**** DATASET RECORDS ****

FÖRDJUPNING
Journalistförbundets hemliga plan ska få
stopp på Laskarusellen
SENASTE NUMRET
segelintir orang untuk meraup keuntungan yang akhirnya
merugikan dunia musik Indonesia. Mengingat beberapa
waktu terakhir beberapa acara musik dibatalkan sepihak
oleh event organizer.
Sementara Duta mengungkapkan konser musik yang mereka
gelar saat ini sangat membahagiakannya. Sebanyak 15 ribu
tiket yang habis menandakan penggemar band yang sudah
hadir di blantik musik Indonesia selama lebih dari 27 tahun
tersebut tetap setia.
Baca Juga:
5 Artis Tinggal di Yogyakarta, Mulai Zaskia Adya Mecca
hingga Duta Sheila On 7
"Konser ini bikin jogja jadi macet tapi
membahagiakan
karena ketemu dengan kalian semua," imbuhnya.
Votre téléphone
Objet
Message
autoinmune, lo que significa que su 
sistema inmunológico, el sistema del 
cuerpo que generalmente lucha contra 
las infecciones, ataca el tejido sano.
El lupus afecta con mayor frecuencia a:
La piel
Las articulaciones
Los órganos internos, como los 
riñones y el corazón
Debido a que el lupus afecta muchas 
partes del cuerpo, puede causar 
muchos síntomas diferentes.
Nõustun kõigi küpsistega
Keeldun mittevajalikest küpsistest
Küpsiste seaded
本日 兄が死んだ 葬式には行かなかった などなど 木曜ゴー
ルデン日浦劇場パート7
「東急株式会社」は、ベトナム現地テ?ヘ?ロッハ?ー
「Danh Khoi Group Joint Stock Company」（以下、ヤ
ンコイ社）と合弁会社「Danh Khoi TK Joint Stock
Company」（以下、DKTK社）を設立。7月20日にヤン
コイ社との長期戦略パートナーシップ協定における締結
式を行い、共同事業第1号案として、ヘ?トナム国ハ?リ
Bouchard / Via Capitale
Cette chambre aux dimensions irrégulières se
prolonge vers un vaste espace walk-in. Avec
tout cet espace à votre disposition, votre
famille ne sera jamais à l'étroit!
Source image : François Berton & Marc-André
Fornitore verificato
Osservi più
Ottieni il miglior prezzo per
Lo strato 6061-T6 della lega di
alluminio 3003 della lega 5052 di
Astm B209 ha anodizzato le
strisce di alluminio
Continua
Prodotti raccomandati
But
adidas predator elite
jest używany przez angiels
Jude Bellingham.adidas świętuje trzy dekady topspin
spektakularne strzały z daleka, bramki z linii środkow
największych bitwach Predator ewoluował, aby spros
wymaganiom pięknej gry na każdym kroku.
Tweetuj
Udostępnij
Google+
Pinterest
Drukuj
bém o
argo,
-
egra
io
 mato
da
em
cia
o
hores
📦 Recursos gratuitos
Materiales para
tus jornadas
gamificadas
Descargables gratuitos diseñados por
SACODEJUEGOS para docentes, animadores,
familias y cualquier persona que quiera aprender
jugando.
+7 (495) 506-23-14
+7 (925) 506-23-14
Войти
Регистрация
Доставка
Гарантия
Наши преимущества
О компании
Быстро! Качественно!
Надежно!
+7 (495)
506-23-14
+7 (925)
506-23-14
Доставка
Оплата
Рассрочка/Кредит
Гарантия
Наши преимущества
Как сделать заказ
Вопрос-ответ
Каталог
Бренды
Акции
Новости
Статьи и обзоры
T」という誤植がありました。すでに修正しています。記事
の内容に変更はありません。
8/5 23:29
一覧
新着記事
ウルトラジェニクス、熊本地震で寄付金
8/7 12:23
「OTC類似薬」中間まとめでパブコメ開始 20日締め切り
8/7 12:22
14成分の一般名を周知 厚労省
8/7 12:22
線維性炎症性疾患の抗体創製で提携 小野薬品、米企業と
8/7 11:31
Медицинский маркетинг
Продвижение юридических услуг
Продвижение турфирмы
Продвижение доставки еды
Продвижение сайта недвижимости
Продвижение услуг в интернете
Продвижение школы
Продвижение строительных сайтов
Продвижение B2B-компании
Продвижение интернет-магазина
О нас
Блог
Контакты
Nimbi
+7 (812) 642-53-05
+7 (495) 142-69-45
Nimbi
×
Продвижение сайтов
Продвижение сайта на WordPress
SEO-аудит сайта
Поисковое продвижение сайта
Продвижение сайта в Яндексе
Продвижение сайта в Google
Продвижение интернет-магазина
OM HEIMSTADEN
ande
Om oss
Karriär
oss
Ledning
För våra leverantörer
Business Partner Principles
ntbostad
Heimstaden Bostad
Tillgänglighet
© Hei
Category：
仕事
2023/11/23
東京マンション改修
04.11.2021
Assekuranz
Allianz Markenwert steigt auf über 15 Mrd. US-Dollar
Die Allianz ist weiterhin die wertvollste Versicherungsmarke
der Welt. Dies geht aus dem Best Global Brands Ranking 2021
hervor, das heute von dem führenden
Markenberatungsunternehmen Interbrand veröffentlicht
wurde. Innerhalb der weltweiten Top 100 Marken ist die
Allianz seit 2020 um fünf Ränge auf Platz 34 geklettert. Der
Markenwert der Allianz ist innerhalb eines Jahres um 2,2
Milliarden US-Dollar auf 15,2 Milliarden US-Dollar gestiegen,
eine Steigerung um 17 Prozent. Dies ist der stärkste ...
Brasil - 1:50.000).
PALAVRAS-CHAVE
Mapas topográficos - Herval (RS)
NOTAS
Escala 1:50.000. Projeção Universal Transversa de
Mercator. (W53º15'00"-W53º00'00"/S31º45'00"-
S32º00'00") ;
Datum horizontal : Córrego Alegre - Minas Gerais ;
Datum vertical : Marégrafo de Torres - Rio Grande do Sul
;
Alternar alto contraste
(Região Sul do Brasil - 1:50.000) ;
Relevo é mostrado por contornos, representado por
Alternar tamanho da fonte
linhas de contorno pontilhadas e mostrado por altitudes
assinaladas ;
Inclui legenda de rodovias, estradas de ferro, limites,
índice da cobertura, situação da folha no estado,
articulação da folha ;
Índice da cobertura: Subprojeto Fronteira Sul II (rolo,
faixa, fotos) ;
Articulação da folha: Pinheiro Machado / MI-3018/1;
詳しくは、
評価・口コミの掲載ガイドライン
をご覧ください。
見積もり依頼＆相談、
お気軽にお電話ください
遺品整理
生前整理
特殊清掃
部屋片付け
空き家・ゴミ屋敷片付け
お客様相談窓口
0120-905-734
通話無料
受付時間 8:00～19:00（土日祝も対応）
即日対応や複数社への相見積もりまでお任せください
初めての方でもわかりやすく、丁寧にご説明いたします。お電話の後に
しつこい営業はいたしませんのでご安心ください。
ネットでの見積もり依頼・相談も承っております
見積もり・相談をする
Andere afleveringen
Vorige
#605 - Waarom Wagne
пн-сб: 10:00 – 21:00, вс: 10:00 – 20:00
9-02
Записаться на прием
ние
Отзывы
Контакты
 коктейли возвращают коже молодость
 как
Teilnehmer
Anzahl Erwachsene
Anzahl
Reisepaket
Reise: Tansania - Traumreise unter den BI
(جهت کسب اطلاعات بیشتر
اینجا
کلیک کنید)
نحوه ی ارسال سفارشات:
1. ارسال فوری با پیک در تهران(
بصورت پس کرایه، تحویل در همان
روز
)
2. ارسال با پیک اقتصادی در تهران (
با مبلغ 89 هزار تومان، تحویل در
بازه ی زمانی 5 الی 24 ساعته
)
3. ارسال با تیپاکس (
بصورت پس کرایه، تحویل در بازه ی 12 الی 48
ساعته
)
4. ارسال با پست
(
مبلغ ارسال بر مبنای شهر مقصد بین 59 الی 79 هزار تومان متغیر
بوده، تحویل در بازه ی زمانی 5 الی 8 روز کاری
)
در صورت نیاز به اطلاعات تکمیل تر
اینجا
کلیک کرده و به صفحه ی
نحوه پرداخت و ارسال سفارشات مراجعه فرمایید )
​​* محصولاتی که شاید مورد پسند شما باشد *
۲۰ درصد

****

_WHAT TO DO_:
Each entry above must be retyped exactly.

_EXERCISE ANSWER_:
FÖRDJUPNING
Journalistförbundets hemliga plan ska få
stopp på Laskarusellen
SENASTE NUMRET
segelintir orang untuk meraup keuntungan yang akhirnya
merugikan dunia musik Indonesia. Mengingat beberapa
waktu terakhir beberapa acara musik dibatalkan sepihak
oleh event organizer.
Sementara Duta mengungkapkan konser musik yang mereka
gelar saat ini sangat membahagiakannya. Sebanyak 15 ribu
tiket yang habis menandakan penggemar band yang sudah
hadir di blantik musik Indonesia selama lebih dari 27 tahun
tersebut tetap setia.
Baca Juga:
5 Artis Tinggal di Yogyakarta, Mulai Zaskia Adya Mecca
hingga Duta Sheila On 7
"Konser ini bikin jogja jadi macet tapi
membahagiakan
karena ketemu dengan kalian semua," imbuhnya.
Votre téléphone
Objet
Message
autoinmune, lo que significa que su 
sistema inmunológico, el sistema del 
cuerpo que generalmente lucha contra 
las infecciones, ataca el tejido sano.
El lupus afecta con mayor frecuencia a:
La piel
Las articulaciones
Los órganos internos, como los 
riñones y el corazón
Debido a que el lupus afecta muchas 
partes del cuerpo, puede causar 
muchos síntomas diferentes.
Nõustun kõigi küpsistega
Keeldun mittevajalikest küpsistest
Küpsiste seaded
本日 兄が死んだ 葬式には行かなかった などなど 木曜ゴー
ルデン日浦劇場パート7
「東急株式会社」は、ベトナム現地テ?ヘ?ロッハ?ー
「Danh Khoi Group Joint Stock Company」（以下、ヤ
ンコイ社）と合弁会社「Danh Khoi TK Joint Stock
Company」（以下、DKTK社）を設立。7月20日にヤン
コイ社との長期戦略パートナーシップ協定における締結
式を行い、共同事業第1号案として、ヘ?トナム国ハ?リ
Bouchard / Via Capitale
Cette chambre aux dimensions irrégulières se
prolonge vers un vaste espace walk-in. Avec
tout cet espace à votre disposition, votre
famille ne sera jamais à l'étroit!
Source image : François Berton & Marc-André
Fornitore verificato
Osservi più
Ottieni il miglior prezzo per
Lo strato 6061-T6 della lega di
alluminio 3003 della lega 5052 di
Astm B209 ha anodizzato le
strisce di alluminio
Continua
Prodotti raccomandati
But
adidas predator elite
jest używany przez angiels
Jude Bellingham.adidas świętuje trzy dekady topspin
spektakularne strzały z daleka, bramki z linii środkow
największych bitwach Predator ewoluował, aby spros
wymaganiom pięknej gry na każdym kroku.
Tweetuj
Udostępnij
Google+
Pinterest
Drukuj
bém o
argo,
-
egra
io
 mato
da
em
cia
o
hores
📦 Recursos gratuitos
Materiales para
tus jornadas
gamificadas
Descargables gratuitos diseñados por
SACODEJUEGOS para docentes, animadores,
familias y cualquier persona que quiera aprender
jugando.
+7 (495) 506-23-14
+7 (925) 506-23-14
Войти
Регистрация
Доставка
Гарантия
Наши преимущества
О компании
Быстро! Качественно!
Надежно!
+7 (495)
506-23-14
+7 (925)
506-23-14
Доставка
Оплата
Рассрочка/Кредит
Гарантия
Наши преимущества
Как сделать заказ
Вопрос-ответ
Каталог
Бренды
Акции
Новости
Статьи и обзоры
T」という誤植がありました。すでに修正しています。記事
の内容に変更はありません。
8/5 23:29
一覧
新着記事
ウルトラジェニクス、熊本地震で寄付金
8/7 12:23
「OTC類似薬」中間まとめでパブコメ開始 20日締め切り
8/7 12:22
14成分の一般名を周知 厚労省
8/7 12:22
線維性炎症性疾患の抗体創製で提携 小野薬品、米企業と
8/7 11:31
Медицинский маркетинг
Продвижение юридических услуг
Продвижение турфирмы
Продвижение доставки еды
Продвижение сайта недвижимости
Продвижение услуг в интернете
Продвижение школы
Продвижение строительных сайтов
Продвижение B2B-компании
Продвижение интернет-магазина
О нас
Блог
Контакты
Nimbi
+7 (812) 642-53-05
+7 (495) 142-69-45
Nimbi
×
Продвижение сайтов
Продвижение сайта на WordPress
SEO-аудит сайта
Поисковое продвижение сайта
Продвижение сайта в Яндексе
Продвижение сайта в Google
Продвижение интернет-магазина
OM HEIMSTADEN
ande
Om oss
Karriär
oss
Ledning
För våra leverantörer
Business Partner Principles
ntbostad
Heimstaden Bostad
Tillgänglighet
© Hei
Category：
仕事
2023/11/23
東京マンション改修
04.11.2021
Assekuranz
Allianz Markenwert steigt auf über 15 Mrd. US-Dollar
Die Allianz ist weiterhin die wertvollste Versicherungsmarke
der Welt. Dies geht aus dem Best Global Brands Ranking 2021
hervor, das heute von dem führenden
Markenberatungsunternehmen Interbrand veröffentlicht
wurde. Innerhalb der weltweiten Top 100 Marken ist die
Allianz seit 2020 um fünf Ränge auf Platz 34 geklettert. Der
Markenwert der Allianz ist innerhalb eines Jahres um 2,2
Milliarden US-Dollar auf 15,2 Milliarden US-Dollar gestiegen,
eine Steigerung um 17 Prozent. Dies ist der stärkste ...
Brasil - 1:50.000).
PALAVRAS-CHAVE
Mapas topográficos - Herval (RS)
NOTAS
Escala 1:50.000. Projeção Universal Transversa de
Mercator. (W53º15'00"-W53º00'00"/S31º45'00"-
S32º00'00") ;
Datum horizontal : Córrego Alegre - Minas Gerais ;
Datum vertical : Marégrafo de Torres - Rio Grande do Sul
;
Alternar alto contraste
(Região Sul do Brasil - 1:50.000) ;
Relevo é mostrado por contornos, representado por
Alternar tamanho da fonte
linhas de contorno pontilhadas e mostrado por altitudes
assinaladas ;
Inclui legenda de rodovias, estradas de ferro, limites,
índice da cobertura, situação da folha no estado,
articulação da folha ;
Índice da cobertura: Subprojeto Fronteira Sul II (rolo,
faixa, fotos) ;
Articulação da folha: Pinheiro Machado / MI-3018/1;
詳しくは、
評価・口コミの掲載ガイドライン
をご覧ください。
見積もり依頼＆相談、
お気軽にお電話ください
遺品整理
生前整理
特殊清掃
部屋片付け
空き家・ゴミ屋敷片付け
お客様相談窓口
0120-905-734
通話無料
受付時間 8:00～19:00（土日祝も対応）
即日対応や複数社への相見積もりまでお任せください
初めての方でもわかりやすく、丁寧にご説明いたします。お電話の後に
しつこい営業はいたしませんのでご安心ください。
ネットでの見積もり依頼・相談も承っております
見積もり・相談をする
Andere afleveringen
Vorige
#605 - Waarom Wagne
пн-сб: 10:00 – 21:00, вс: 10:00 – 20:00
9-02
Записаться на прием
ние
Отзывы
Контакты
 коктейли возвращают коже молодость
 как
Teilnehmer
Anzahl Erwachsene
Anzahl
Reisepaket
Reise: Tansania - Traumreise unter den BI
(جهت کسب اطلاعات بیشتر
اینجا
کلیک کنید)
نحوه ی ارسال سفارشات:
1. ارسال فوری با پیک در تهران(
بصورت پس کرایه، تحویل در همان
روز
)
2. ارسال با پیک اقتصادی در تهران (
با مبلغ 89 هزار تومان، تحویل در
بازه ی زمانی 5 الی 24 ساعته
)
3. ارسال با تیپاکس (
بصورت پس کرایه، تحویل در بازه ی 12 الی 48
ساعته
)
4. ارسال با پست
(
مبلغ ارسال بر مبنای شهر مقصد بین 59 الی 79 هزار تومان متغیر
بوده، تحویل در بازه ی زمانی 5 الی 8 روز کاری
)
در صورت نیاز به اطلاعات تکمیل تر
اینجا
کلیک کرده و به صفحه ی
نحوه پرداخت و ارسال سفارشات مراجعه فرمایید )
​​* محصولاتی که شاید مورد پسند شما باشد *
۲۰ درصد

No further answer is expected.